A senior Defense Ministry official came under suspicion Wednesday of not only trying to tamper with the upcoming mayoral election in Ginowan but taking similar action in 2010 for a vote in Nago — the two cities in Okinawa deeply connected to the controversial relocation of the Futenma U.S. air base.

Speculation has grown that Defense Minister Naoki Tanaka now has no choice but to sack Ro Manabe, his Okinawa bureau chief.

Manabe was only appointed in December, after his predecessor, Satoshi Tanaka, was axed for using a Japanese euphemism for rape in describing the relocation of U.S. Marine Corps Air Station Futenma from Ginowan to the Henoko coastal area of Nago.

Manabe’s dismissal would make it even more difficult for Tokyo and Washington to breathe life into the stalled relocation plan for the Futenma base, and deal a blow to Prime Minister Yoshihiko Noda’s government.

Earlier the day, Tanaka indicated he may “reprimand” Manabe, and the opposition camp is certain to mount an all-out assault against the minister during the current Diet session.

They are charging that Manabe’s move constituted illegal “interference” in local affairs by the central government.

“It was an act that could be misunderstood or criticized,” Tanaka said. “I must give strict guidance and supervision. . . . The Defense Ministry will come down with a decision soon.”

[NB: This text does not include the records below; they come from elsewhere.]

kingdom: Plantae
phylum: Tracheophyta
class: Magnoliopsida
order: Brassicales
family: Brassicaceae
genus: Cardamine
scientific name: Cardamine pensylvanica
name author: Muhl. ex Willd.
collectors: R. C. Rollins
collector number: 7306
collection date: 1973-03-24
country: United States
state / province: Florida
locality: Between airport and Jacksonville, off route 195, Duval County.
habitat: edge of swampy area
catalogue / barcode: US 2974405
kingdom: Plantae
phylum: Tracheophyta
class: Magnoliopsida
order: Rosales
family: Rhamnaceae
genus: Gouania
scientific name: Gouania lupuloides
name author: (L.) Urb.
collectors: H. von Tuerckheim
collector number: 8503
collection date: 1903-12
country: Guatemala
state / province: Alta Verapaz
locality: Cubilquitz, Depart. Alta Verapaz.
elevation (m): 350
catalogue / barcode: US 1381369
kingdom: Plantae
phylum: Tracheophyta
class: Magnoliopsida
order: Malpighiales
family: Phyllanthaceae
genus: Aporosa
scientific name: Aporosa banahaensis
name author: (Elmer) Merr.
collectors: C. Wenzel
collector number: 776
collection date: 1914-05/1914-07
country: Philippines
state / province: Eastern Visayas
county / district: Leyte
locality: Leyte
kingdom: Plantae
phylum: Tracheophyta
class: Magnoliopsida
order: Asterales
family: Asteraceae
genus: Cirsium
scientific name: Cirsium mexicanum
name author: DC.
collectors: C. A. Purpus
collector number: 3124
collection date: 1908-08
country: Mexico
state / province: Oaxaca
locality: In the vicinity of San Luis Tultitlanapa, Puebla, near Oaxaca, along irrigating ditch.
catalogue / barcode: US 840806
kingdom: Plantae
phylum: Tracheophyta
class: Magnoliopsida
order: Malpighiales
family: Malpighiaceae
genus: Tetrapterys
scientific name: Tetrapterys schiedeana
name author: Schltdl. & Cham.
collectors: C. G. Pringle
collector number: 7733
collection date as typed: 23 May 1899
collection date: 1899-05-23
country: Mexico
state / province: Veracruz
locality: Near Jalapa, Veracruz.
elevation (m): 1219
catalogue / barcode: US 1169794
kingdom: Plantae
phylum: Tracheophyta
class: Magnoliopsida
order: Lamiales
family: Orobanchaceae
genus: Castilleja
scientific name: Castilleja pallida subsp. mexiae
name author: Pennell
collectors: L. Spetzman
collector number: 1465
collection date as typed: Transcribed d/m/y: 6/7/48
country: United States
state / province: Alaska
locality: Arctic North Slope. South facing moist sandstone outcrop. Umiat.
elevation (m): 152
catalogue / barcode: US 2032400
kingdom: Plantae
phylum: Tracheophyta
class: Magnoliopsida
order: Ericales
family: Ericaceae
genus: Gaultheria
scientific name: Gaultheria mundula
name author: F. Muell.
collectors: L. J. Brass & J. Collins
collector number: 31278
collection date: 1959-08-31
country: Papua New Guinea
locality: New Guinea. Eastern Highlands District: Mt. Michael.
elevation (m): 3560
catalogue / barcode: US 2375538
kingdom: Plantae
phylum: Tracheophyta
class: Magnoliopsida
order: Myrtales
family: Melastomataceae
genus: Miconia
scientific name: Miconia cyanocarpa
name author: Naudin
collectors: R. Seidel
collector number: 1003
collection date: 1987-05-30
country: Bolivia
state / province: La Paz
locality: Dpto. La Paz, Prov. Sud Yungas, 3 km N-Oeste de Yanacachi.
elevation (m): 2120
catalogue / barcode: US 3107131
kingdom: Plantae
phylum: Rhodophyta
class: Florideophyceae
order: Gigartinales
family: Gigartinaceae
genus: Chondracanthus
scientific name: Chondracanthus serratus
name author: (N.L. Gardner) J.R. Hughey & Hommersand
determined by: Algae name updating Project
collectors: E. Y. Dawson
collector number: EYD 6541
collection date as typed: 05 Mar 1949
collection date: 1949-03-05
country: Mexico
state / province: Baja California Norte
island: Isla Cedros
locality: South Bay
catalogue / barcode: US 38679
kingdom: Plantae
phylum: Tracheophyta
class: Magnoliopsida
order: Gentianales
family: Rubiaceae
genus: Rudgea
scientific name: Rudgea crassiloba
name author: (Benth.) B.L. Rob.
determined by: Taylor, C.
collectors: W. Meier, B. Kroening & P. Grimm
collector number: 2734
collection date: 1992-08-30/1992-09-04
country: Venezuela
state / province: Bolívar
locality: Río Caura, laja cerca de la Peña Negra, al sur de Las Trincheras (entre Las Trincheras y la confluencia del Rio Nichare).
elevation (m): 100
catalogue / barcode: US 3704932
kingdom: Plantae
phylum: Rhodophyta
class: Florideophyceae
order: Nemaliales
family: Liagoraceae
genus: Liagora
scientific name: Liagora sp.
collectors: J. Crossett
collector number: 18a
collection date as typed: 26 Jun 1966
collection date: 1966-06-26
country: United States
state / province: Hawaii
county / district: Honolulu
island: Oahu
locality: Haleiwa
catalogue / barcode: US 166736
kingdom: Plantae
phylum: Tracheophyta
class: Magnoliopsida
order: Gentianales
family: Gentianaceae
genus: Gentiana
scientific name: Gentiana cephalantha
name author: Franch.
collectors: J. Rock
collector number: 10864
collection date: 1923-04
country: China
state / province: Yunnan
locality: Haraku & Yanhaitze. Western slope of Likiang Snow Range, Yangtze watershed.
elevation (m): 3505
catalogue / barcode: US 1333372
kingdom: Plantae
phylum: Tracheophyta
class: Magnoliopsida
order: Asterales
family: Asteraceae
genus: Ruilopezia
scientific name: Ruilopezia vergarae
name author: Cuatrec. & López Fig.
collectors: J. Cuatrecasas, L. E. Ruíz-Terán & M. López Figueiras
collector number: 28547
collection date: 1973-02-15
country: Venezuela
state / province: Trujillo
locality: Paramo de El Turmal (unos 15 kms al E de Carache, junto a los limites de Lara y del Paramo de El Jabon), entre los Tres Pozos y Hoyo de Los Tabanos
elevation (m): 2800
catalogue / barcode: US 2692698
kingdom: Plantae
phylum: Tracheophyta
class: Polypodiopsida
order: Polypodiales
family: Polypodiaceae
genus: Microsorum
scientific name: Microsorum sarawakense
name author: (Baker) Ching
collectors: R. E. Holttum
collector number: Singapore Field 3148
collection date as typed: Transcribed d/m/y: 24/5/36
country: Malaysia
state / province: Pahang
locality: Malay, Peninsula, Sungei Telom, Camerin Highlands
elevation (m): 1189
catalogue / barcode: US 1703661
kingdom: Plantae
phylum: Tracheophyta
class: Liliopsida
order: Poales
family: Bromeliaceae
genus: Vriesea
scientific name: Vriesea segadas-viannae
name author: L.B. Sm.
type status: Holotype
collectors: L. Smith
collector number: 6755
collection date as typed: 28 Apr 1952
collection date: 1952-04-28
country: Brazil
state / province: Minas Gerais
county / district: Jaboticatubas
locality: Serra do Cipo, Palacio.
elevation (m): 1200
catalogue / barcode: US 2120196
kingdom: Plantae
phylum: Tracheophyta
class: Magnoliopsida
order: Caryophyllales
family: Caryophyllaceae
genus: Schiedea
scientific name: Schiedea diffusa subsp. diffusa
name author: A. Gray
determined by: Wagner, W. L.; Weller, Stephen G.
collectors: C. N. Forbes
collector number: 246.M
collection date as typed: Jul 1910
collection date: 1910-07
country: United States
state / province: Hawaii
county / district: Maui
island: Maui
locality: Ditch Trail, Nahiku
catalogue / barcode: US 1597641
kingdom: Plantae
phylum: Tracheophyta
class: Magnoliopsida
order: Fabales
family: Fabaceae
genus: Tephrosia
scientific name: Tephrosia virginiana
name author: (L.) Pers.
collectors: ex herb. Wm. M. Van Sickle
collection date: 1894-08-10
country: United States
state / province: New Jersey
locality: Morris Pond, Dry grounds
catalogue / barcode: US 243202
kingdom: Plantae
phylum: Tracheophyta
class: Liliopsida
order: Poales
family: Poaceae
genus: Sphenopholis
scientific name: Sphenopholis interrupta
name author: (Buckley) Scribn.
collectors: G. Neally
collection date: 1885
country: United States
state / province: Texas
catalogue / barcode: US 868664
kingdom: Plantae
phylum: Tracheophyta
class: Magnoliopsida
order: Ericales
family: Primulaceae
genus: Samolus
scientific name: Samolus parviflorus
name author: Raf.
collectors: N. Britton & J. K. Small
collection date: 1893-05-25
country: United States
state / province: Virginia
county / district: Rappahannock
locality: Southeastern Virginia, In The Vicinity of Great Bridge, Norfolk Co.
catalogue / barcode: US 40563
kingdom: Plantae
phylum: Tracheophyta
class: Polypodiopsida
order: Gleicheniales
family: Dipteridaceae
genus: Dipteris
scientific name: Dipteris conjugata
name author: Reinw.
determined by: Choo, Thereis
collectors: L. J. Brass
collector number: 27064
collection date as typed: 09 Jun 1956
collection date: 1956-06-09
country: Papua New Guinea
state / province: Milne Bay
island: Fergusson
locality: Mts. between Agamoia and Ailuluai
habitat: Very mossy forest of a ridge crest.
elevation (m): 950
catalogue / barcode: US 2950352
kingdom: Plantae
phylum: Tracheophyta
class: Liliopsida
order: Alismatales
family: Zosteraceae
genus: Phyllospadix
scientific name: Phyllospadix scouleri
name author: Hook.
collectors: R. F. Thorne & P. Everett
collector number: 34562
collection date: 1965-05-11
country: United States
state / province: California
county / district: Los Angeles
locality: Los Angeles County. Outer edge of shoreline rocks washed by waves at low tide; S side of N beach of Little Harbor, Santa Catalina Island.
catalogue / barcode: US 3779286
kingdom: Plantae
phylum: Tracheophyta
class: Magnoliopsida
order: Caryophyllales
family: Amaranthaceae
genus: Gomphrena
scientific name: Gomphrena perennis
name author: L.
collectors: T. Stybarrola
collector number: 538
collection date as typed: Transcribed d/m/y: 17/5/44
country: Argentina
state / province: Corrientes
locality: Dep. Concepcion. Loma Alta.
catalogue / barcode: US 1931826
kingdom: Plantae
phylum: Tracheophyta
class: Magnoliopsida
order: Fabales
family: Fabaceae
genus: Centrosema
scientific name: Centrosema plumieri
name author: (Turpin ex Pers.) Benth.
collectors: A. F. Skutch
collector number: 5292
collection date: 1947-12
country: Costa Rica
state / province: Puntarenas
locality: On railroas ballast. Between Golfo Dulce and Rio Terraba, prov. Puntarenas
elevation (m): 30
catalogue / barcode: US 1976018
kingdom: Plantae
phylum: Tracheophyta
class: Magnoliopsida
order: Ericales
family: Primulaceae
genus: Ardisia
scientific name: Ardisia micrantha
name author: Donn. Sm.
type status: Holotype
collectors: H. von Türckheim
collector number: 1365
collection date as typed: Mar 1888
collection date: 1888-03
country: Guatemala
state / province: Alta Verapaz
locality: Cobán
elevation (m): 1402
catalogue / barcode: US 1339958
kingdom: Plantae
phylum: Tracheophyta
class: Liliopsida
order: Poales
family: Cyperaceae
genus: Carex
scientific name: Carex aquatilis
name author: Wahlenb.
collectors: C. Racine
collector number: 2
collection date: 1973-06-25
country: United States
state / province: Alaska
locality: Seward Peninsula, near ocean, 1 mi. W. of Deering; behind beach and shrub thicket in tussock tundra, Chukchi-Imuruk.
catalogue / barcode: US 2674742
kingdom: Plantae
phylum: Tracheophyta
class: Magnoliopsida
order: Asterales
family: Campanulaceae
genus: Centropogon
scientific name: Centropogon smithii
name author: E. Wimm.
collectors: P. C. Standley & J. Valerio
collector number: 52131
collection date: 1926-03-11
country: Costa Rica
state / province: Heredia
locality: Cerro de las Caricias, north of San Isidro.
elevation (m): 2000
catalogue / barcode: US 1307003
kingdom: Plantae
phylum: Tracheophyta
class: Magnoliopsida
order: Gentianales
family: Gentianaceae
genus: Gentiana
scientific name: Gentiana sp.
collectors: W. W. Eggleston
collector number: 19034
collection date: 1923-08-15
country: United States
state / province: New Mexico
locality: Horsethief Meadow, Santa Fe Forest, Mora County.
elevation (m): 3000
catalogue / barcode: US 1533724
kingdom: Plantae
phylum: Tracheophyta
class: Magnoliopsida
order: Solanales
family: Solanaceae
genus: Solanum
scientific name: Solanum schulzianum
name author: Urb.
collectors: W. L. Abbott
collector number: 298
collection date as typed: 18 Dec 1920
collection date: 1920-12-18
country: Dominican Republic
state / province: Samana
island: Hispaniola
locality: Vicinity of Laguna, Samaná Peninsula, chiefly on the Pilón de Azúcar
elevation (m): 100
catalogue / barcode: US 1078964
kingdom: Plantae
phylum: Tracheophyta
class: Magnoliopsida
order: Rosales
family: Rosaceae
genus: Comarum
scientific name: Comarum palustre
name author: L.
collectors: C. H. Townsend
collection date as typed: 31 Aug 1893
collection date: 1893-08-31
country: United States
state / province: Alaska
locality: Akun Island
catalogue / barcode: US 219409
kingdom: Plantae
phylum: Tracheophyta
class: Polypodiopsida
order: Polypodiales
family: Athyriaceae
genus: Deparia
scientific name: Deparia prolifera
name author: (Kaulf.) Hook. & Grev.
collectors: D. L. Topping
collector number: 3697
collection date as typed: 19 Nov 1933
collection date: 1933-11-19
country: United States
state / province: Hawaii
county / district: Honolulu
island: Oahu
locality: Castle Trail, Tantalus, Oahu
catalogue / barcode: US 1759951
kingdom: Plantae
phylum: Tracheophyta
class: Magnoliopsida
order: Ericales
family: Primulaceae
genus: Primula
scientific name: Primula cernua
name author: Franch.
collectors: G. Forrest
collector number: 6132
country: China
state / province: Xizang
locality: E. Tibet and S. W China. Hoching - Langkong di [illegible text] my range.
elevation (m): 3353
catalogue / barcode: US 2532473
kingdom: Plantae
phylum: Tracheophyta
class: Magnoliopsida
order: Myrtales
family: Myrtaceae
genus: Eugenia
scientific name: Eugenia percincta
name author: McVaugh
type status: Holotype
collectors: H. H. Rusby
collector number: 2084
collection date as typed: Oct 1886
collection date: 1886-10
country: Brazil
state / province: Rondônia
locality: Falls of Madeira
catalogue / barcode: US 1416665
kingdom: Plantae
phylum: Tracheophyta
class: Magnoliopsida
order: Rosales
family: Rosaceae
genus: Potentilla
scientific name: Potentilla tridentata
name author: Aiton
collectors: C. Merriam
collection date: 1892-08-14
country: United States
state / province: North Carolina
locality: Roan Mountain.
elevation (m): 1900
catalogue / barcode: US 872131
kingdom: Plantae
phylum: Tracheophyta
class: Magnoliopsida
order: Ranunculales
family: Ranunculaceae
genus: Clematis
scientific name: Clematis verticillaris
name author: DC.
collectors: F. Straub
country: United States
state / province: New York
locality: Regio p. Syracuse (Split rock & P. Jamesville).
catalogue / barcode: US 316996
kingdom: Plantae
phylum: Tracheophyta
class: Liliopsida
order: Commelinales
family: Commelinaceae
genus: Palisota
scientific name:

According to a report compiled by the ministry, its bureau in Okinawa drew up a list of 80 officials who either live or have relatives living in Ginowan. Manabe then held 10-minute lectures on Jan. 23 and 24 for a total of 68 officials from the list.

The report says an internal investigation found that during the lectures, Manabe stressed the importance of the Feb. 12 Ginowan mayoral election and urged the officials to vote, but he “did not support a specific candidate.”

According to media reports, Manabe has also admitted to holding a similar lecture in 2010 for a Nago mayoral election, but there were two local elections that year and details were not available.

Appearing before the Lower House Budget Committee, Tanaka said he had no idea Manabe had held such lectures.

“I had nothing to do with it and it was a bolt from the blue for the ministry as well,” he said.

Meanwhile, Chief Cabinet Secretary Osamu Fujimura, who said Tuesday that “strict measures” must be taken, changed tack Wednesday morning and said Manabe’s lectures “could be a good thing,” indicating a reluctance to take harsh action against the official.